Reproduce exactly, from the data that follows, the line with "not heard fastcash4bitcoins", the line with "0.1999 = 0.7996 BTC", and every line that lies between them.

(INPUT MATERIAL begins)

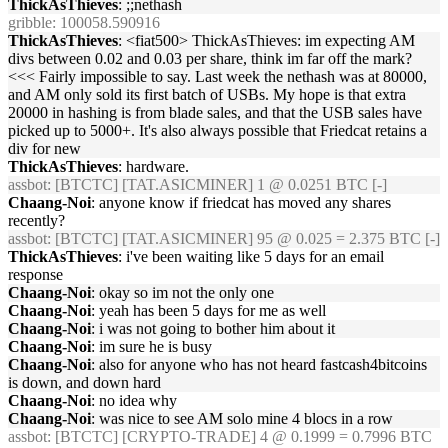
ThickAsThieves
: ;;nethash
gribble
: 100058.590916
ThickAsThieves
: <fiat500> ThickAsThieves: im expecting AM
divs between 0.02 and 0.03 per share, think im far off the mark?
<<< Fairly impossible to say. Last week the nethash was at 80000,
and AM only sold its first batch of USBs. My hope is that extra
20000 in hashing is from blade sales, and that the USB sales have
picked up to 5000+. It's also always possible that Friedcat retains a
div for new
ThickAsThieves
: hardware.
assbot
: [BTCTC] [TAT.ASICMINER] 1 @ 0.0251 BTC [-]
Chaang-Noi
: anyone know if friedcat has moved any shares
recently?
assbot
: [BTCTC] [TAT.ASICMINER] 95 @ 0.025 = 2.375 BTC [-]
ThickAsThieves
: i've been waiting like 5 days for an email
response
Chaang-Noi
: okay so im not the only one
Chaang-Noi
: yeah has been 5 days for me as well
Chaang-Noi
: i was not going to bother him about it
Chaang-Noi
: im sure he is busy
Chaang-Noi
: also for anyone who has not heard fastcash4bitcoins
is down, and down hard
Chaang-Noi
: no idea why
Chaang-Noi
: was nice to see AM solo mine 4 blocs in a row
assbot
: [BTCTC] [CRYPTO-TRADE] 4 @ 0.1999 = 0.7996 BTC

(INPUT MATERIAL ends)
(INPUT MATERIAL begins)

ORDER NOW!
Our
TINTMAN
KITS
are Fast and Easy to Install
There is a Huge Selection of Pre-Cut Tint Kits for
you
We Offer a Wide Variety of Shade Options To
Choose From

(INPUT MATERIAL ends)

_ANSWER TO THIS EXERCISE_
: also for anyone who has not heard fastcash4bitcoins
is down, and down hard
Chaang-Noi
: no idea why
Chaang-Noi
: was nice to see AM solo mine 4 blocs in a row
assbot
: [BTCTC] [CRYPTO-TRADE] 4 @ 0.1999 = 0.7996 BTC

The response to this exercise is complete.